## EXERCISE DESCRIPTION
Search the records for the string "down" and copy every line where it turns up.

## EXTRACTED INFORMATION
-- Opening Marker --
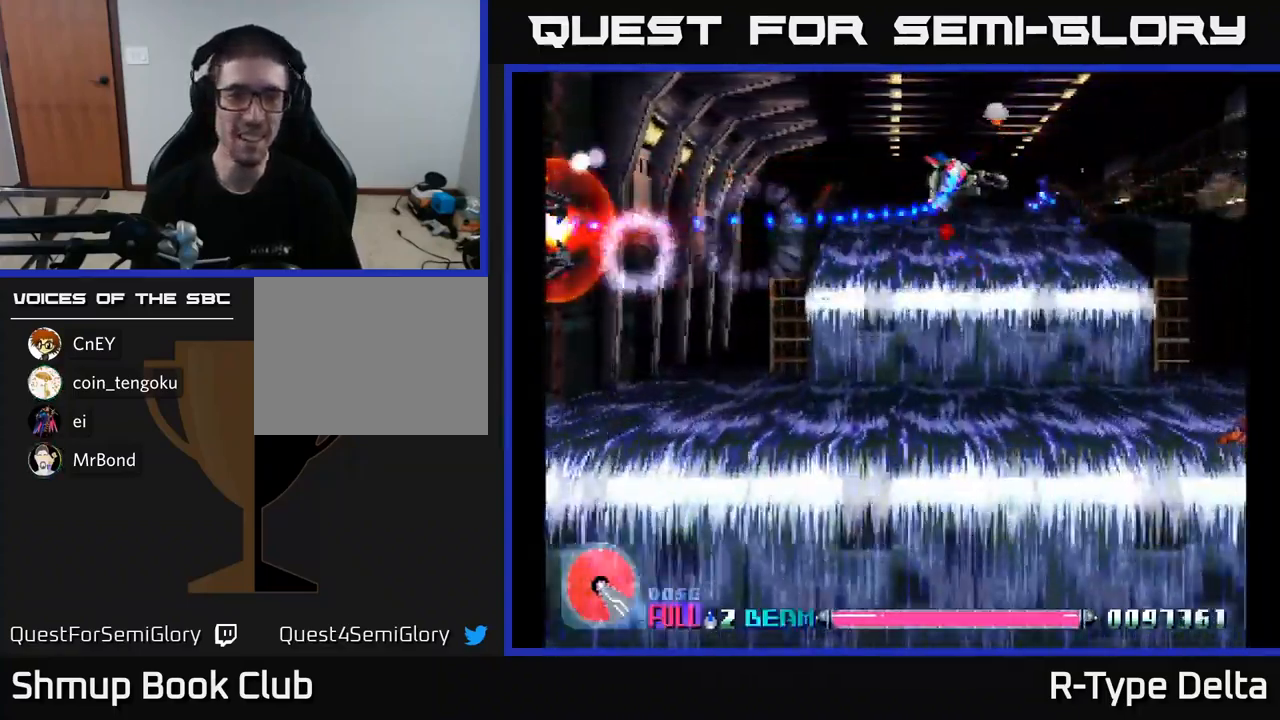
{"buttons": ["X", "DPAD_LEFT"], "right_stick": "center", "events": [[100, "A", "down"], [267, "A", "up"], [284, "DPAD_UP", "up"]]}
-- Closing Marker --
-- Opening Marker --
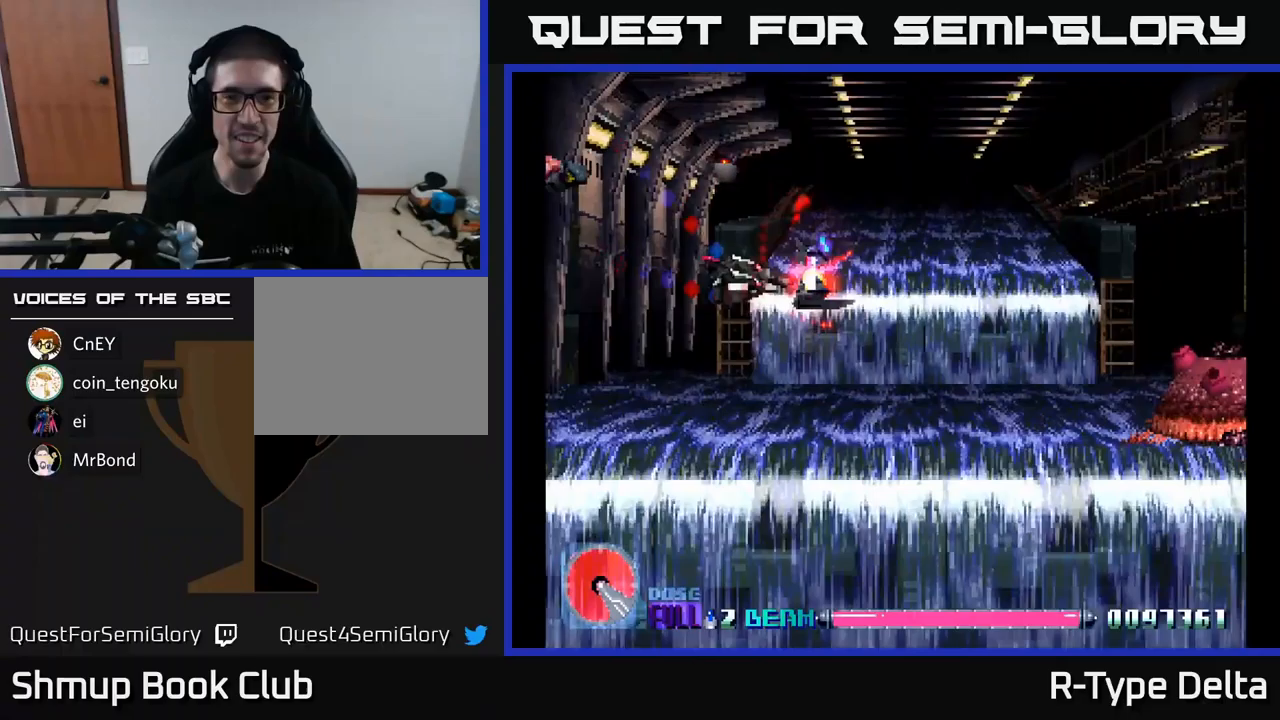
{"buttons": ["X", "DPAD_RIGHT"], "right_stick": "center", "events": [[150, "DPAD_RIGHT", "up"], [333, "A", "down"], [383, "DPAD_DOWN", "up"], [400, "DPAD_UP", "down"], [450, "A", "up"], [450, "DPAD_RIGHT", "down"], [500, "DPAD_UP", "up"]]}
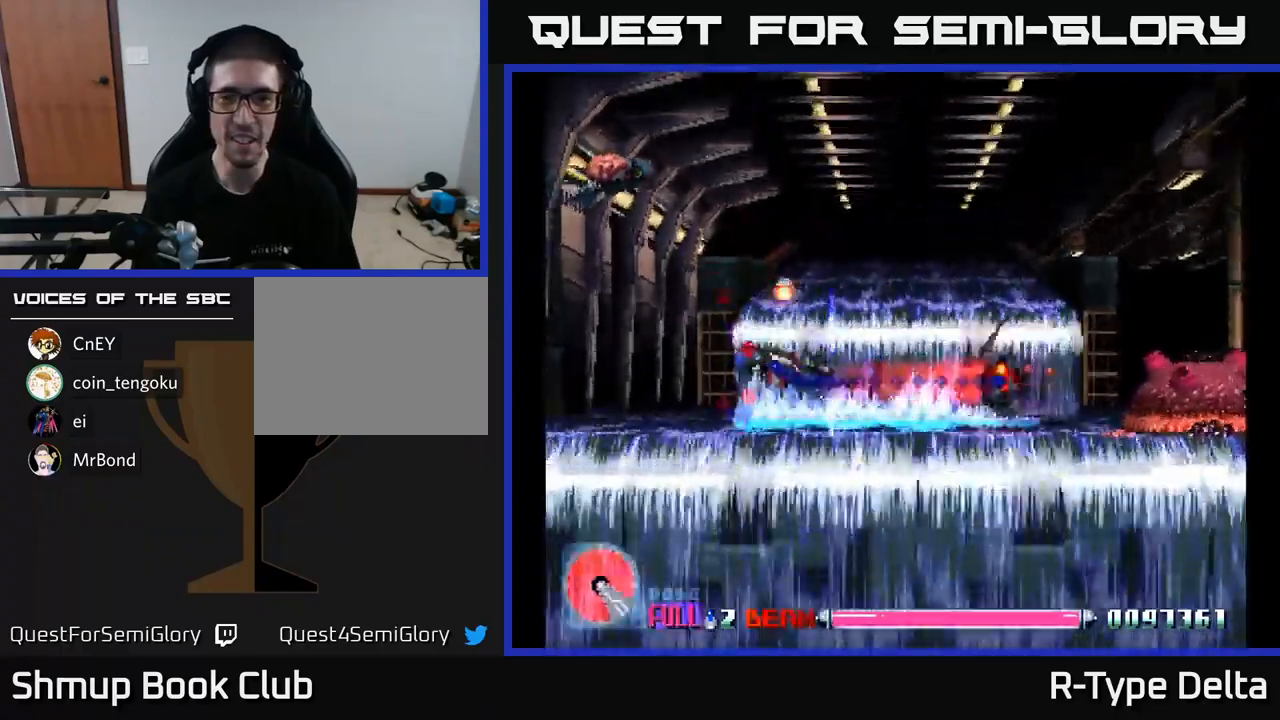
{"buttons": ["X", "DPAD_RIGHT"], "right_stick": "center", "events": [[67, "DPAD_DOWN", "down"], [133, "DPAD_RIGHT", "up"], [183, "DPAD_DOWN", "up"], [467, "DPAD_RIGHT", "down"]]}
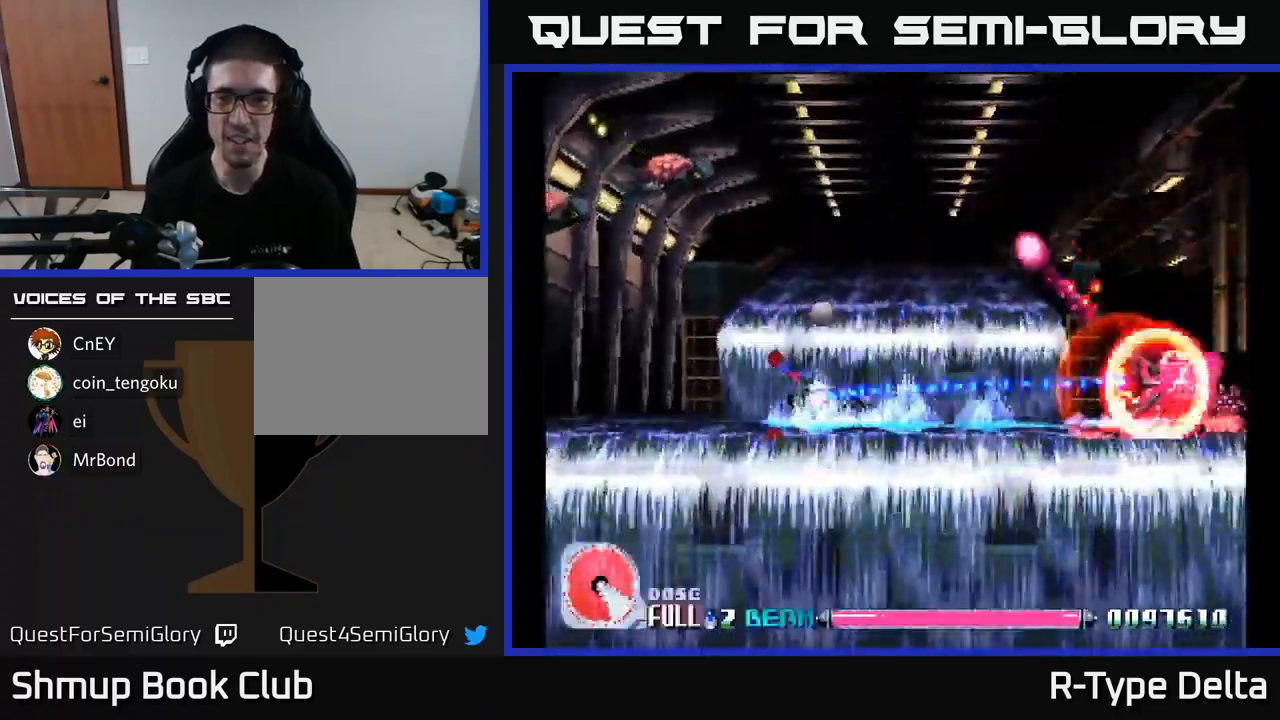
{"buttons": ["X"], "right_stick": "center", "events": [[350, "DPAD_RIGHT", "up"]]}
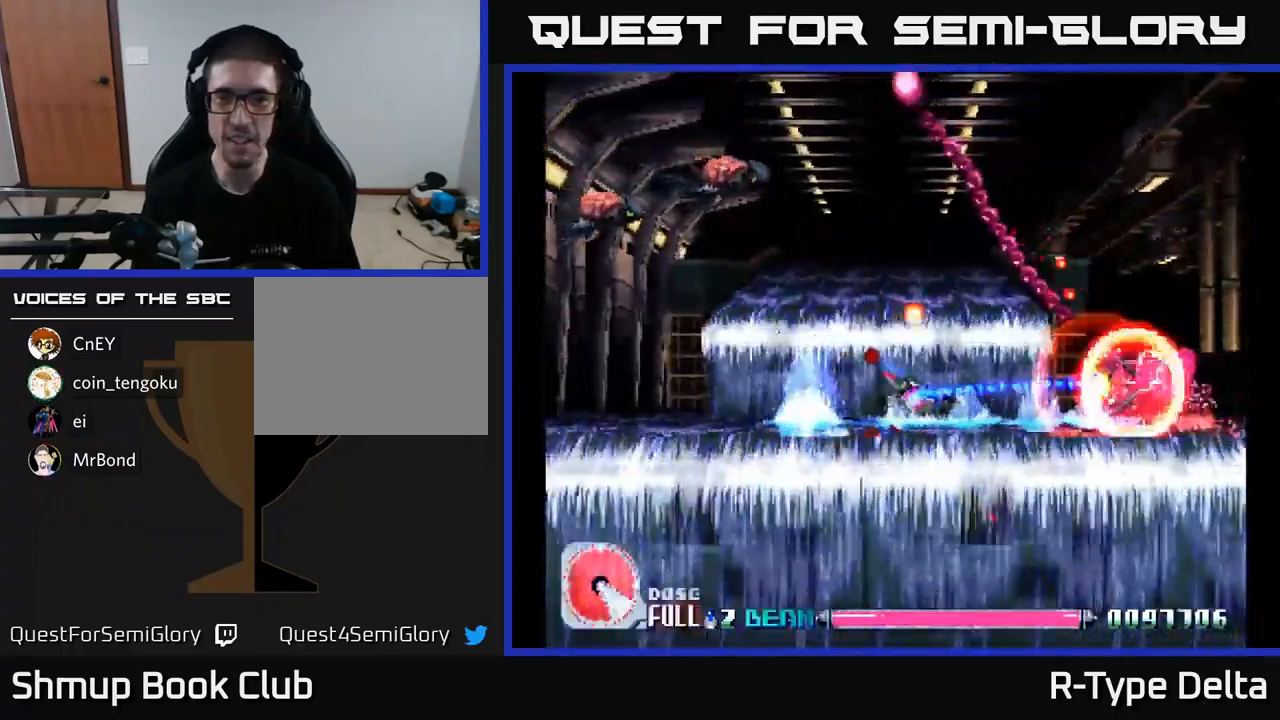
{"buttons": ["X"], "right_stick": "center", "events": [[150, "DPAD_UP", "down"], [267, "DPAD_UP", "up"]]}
-- Closing Marker --
## OUTPUT OF THE EXERCISE
{"buttons": ["X", "DPAD_LEFT"], "right_stick": "center", "events": [[100, "A", "down"], [267, "A", "up"], [284, "DPAD_UP", "up"]]}
{"buttons": ["X", "DPAD_RIGHT"], "right_stick": "center", "events": [[150, "DPAD_RIGHT", "up"], [333, "A", "down"], [383, "DPAD_DOWN", "up"], [400, "DPAD_UP", "down"], [450, "A", "up"], [450, "DPAD_RIGHT", "down"], [500, "DPAD_UP", "up"]]}
{"buttons": ["X", "DPAD_RIGHT"], "right_stick": "center", "events": [[67, "DPAD_DOWN", "down"], [133, "DPAD_RIGHT", "up"], [183, "DPAD_DOWN", "up"], [467, "DPAD_RIGHT", "down"]]}
{"buttons": ["X"], "right_stick": "center", "events": [[150, "DPAD_UP", "down"], [267, "DPAD_UP", "up"]]}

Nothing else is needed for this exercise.